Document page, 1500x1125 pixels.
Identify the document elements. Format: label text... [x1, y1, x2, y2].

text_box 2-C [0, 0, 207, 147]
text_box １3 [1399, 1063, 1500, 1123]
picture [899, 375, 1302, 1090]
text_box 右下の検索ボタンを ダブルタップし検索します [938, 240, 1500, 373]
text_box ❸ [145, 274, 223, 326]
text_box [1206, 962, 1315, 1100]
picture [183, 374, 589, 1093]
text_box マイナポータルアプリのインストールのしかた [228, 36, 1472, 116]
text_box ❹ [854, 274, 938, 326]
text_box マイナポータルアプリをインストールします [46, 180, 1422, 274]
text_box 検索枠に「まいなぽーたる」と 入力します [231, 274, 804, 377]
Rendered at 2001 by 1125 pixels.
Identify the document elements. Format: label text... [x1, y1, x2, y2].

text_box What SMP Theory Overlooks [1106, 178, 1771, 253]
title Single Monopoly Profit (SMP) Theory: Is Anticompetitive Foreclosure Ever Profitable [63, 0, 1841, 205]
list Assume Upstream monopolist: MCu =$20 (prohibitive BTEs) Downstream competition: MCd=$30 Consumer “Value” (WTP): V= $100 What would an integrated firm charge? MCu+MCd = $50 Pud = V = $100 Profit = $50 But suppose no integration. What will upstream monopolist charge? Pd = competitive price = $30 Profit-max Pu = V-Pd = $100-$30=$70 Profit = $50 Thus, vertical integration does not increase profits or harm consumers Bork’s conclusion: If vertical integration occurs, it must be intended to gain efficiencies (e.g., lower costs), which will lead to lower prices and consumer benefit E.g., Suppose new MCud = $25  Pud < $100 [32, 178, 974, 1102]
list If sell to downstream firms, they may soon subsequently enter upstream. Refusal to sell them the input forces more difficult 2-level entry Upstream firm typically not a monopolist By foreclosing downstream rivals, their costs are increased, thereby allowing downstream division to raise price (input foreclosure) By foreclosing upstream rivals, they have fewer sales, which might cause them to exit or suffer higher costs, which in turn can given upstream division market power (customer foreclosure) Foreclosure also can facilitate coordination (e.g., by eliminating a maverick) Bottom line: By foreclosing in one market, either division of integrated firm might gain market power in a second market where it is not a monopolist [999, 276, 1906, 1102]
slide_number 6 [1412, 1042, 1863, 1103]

** How to complete this task **
Go through the records above and copy every line with the word "Theory".

** Response to the task **
text_box What SMP Theory Overlooks [1106, 178, 1771, 253]
title Single Monopoly Profit (SMP) Theory: Is Anticompetitive Foreclosure Ever Profitable [63, 0, 1841, 205]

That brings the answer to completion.